Copy the rows below word for word, from the line containing "9980ab8b…, d0af1cfb…" through the line containing "How many values are below zero?". Include both of those lines, and leave the pictures out of your answer.

= Data to use =
Content starts
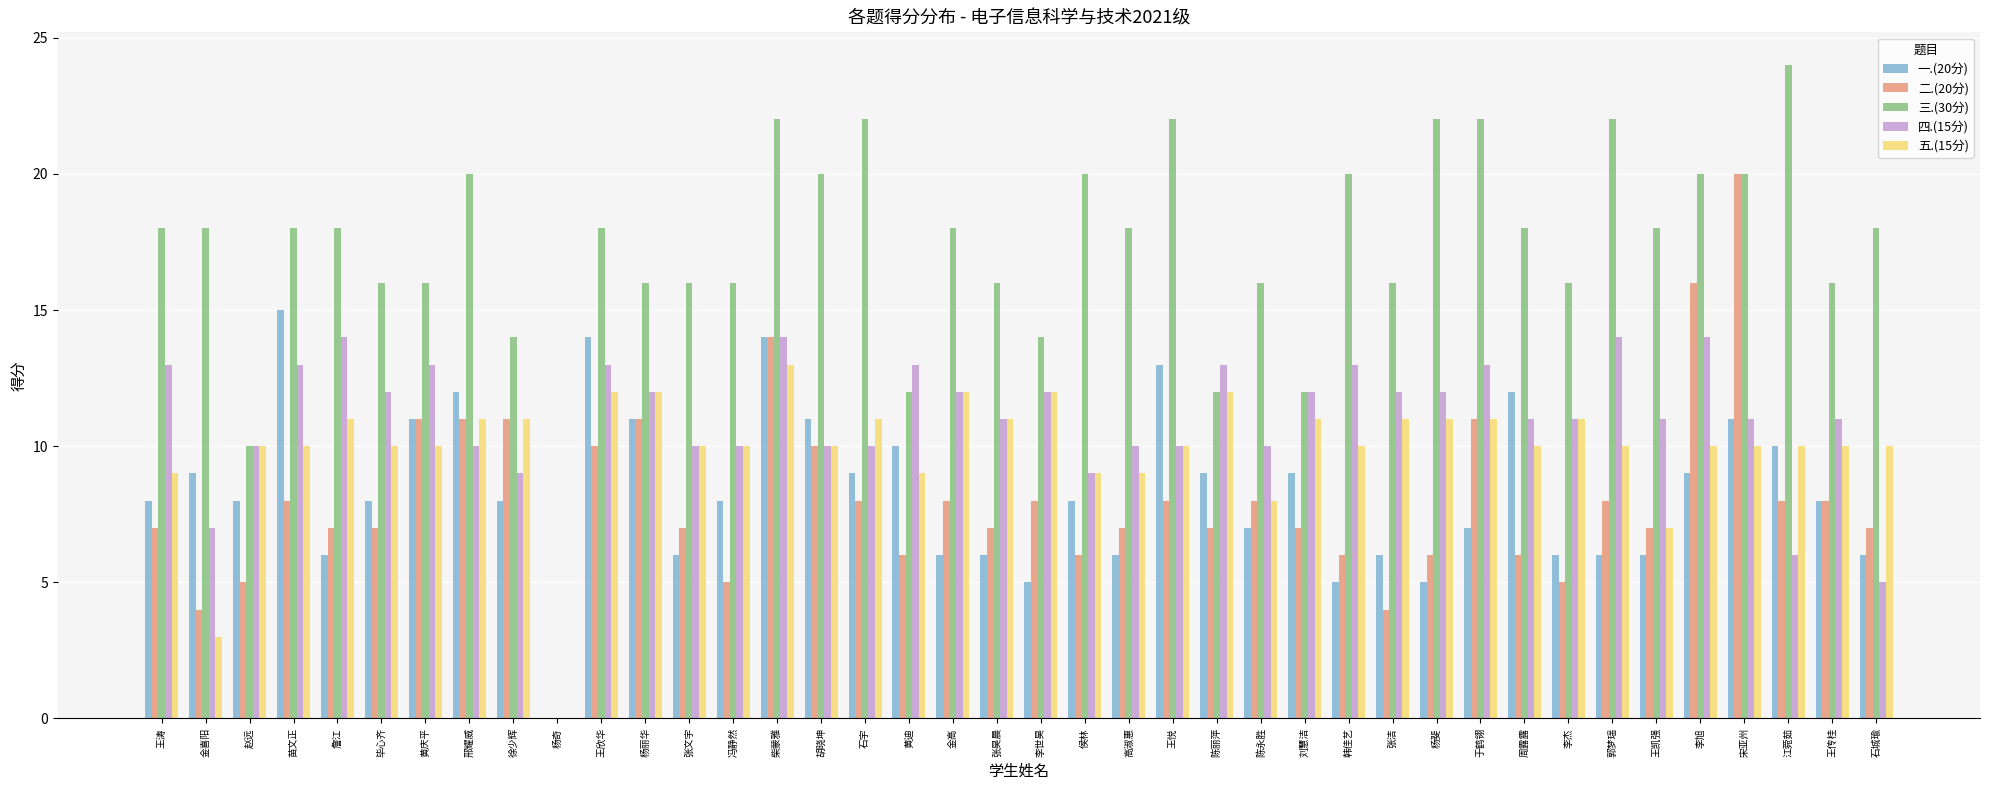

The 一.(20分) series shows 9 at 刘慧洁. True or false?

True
Content ends
Content starts
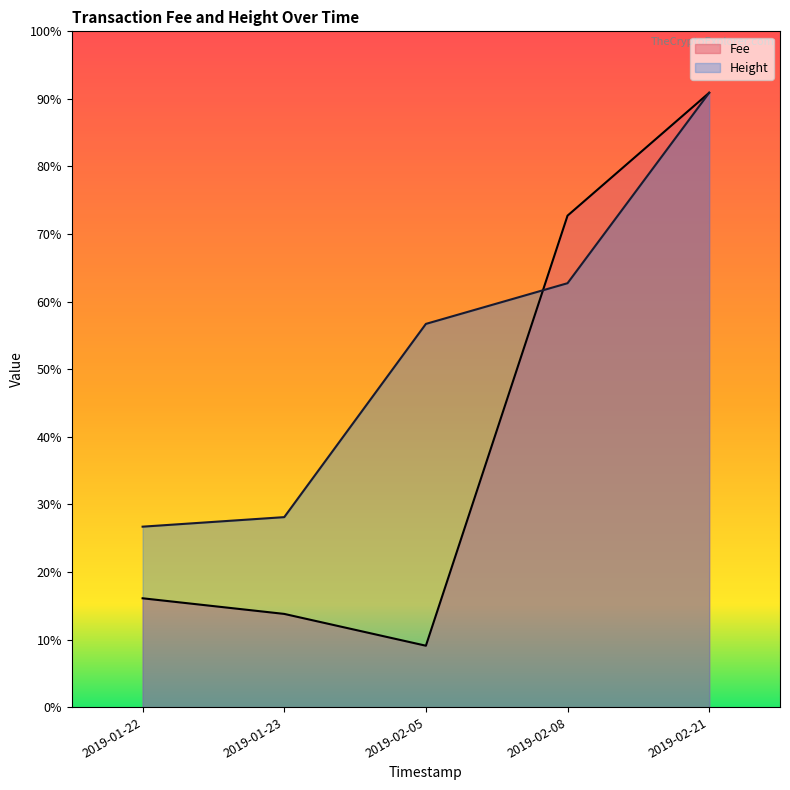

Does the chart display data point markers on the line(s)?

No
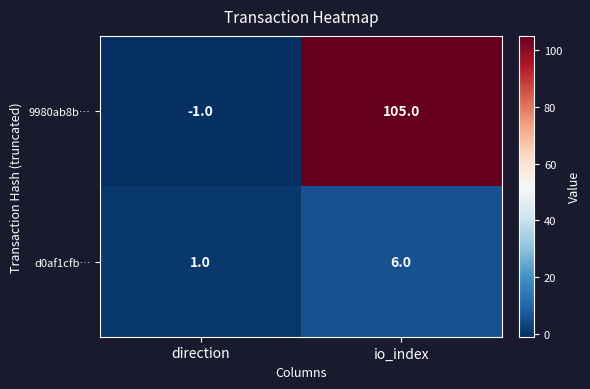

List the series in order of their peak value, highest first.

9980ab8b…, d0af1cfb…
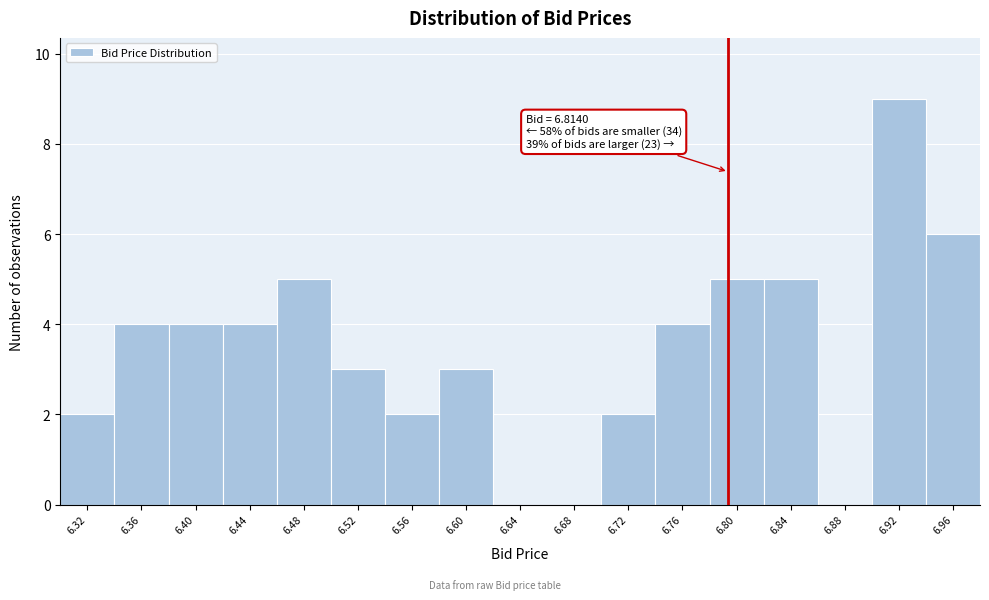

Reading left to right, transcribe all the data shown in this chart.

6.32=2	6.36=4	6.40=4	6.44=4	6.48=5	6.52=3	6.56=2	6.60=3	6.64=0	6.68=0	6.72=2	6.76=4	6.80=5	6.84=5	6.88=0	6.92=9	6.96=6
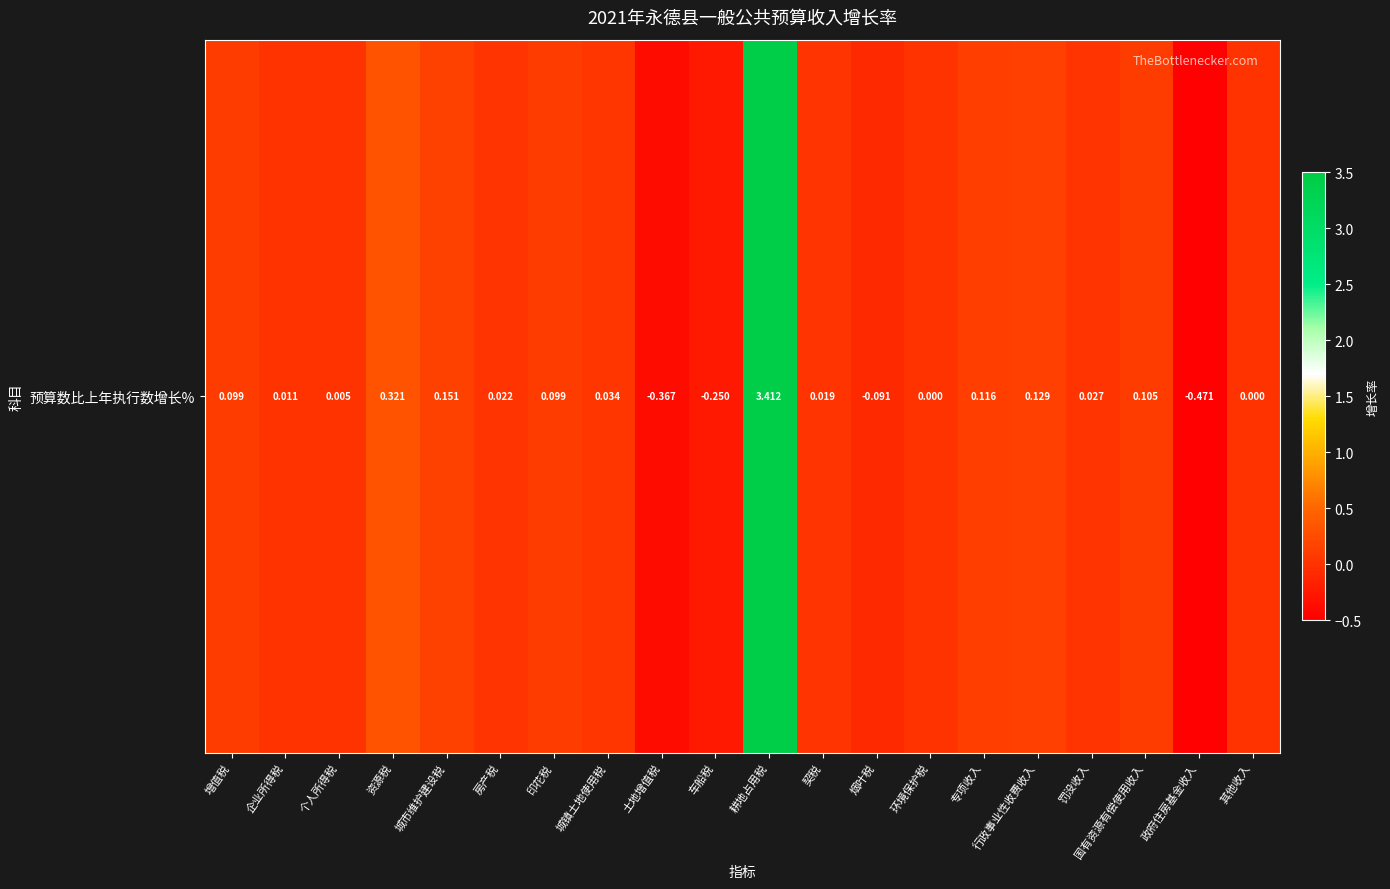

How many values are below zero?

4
Content ends
Content starts
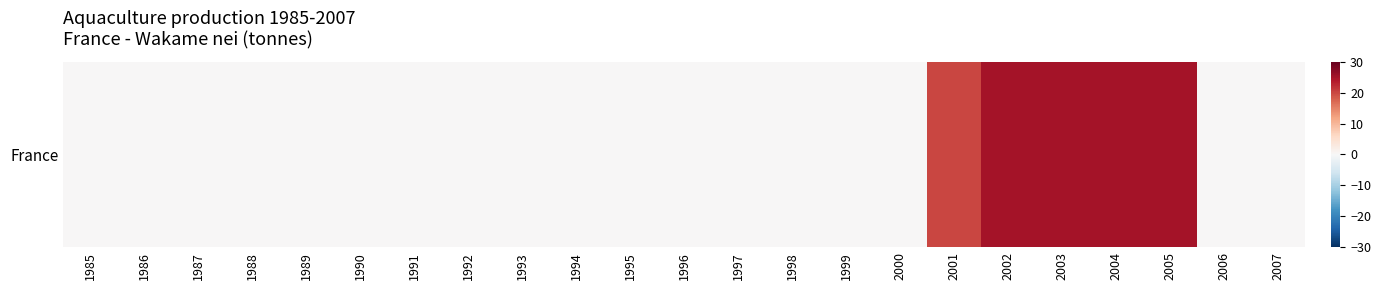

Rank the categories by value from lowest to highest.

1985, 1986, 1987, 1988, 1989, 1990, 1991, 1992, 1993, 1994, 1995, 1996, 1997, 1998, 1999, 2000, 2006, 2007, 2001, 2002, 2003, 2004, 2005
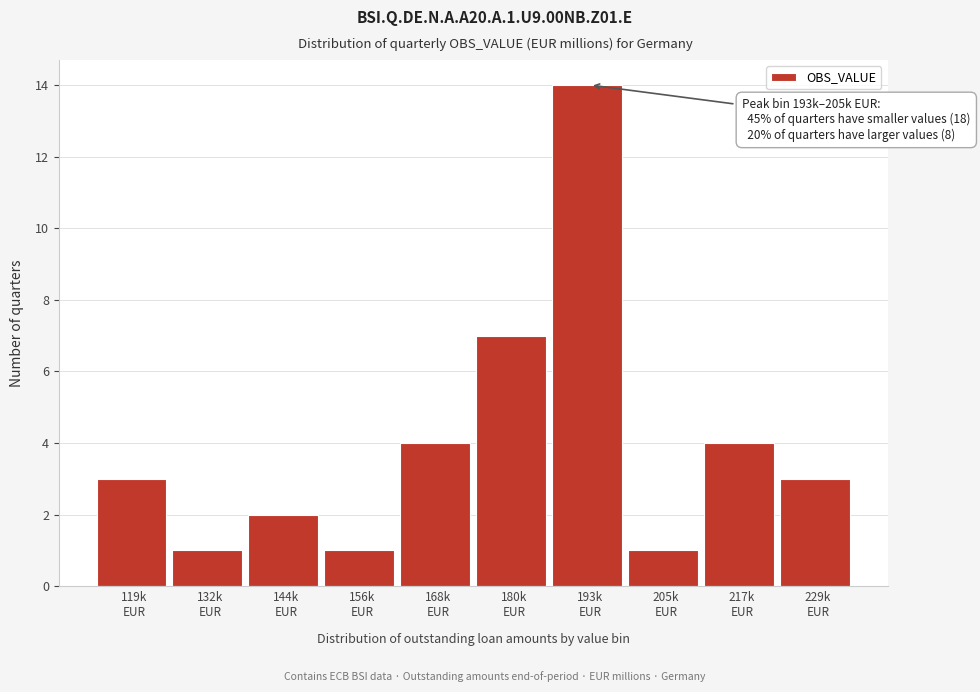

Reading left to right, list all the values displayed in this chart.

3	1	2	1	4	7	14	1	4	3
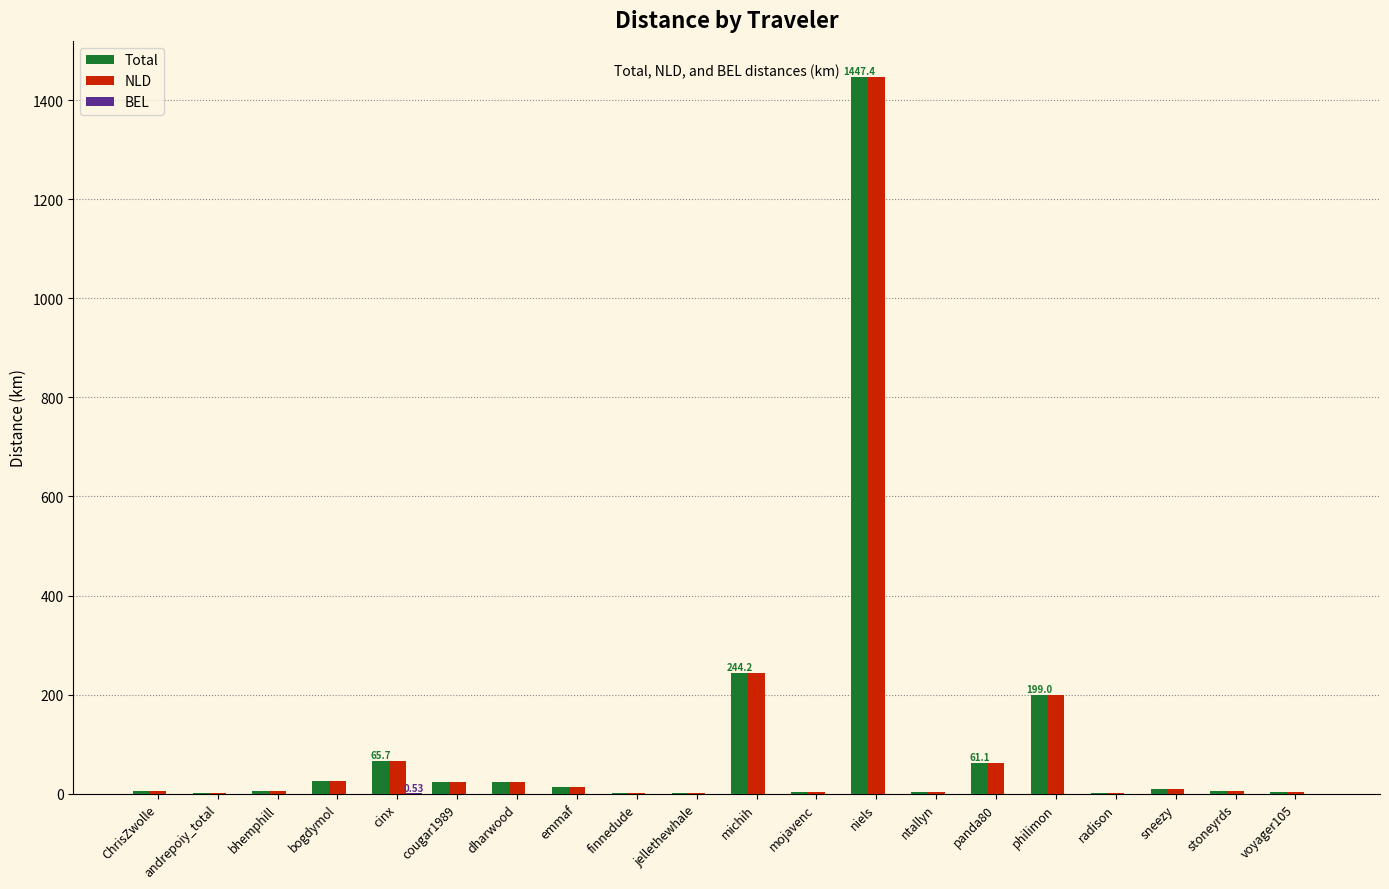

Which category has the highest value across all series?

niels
Content ends
= Solved problem =
9980ab8b…, d0af1cfb…

Reading left to right, transcribe all the data shown in this chart.

6.32=2	6.36=4	6.40=4	6.44=4	6.48=5	6.52=3	6.56=2	6.60=3	6.64=0	6.68=0	6.72=2	6.76=4	6.80=5	6.84=5	6.88=0	6.92=9	6.96=6

How many values are below zero?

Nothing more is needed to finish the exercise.